*** Opening of INFORMATION GIVEN ***

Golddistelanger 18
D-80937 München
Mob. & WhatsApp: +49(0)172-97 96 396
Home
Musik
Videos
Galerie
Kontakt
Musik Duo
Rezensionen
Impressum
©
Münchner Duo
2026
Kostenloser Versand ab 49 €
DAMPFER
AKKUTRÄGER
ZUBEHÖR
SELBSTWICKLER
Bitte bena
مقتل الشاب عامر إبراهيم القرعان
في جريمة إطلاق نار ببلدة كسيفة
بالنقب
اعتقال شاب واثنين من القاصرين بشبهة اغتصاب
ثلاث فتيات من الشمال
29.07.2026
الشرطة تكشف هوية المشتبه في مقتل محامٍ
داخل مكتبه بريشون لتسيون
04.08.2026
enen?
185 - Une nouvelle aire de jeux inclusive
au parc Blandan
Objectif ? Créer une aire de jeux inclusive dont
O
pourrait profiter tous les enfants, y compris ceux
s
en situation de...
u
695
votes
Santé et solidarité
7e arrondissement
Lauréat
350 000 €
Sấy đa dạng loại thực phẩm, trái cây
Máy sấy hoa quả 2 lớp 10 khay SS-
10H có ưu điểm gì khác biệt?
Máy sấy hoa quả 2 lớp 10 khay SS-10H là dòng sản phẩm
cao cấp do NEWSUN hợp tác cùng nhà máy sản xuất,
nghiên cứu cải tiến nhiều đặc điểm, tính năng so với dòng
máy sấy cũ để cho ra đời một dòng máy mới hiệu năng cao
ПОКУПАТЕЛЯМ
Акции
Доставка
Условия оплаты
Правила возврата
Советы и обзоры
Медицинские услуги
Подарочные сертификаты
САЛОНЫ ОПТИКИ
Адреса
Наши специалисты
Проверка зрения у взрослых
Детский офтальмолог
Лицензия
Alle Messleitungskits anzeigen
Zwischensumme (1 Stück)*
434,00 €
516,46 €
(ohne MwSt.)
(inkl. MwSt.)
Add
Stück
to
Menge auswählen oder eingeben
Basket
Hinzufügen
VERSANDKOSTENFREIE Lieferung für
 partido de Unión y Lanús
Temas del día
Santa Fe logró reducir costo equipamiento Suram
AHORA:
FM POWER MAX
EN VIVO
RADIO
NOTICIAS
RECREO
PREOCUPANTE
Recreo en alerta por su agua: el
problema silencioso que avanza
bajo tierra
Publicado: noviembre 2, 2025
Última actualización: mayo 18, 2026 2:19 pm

*** Close of INFORMATION GIVEN ***

▶ ACTIVITY
Only the lines with "aire" are needed; find them in the records and copy each one.

▶ RESPONSE BELOW
185 - Une nouvelle aire de jeux inclusive
Objectif ? Créer une aire de jeux inclusive dont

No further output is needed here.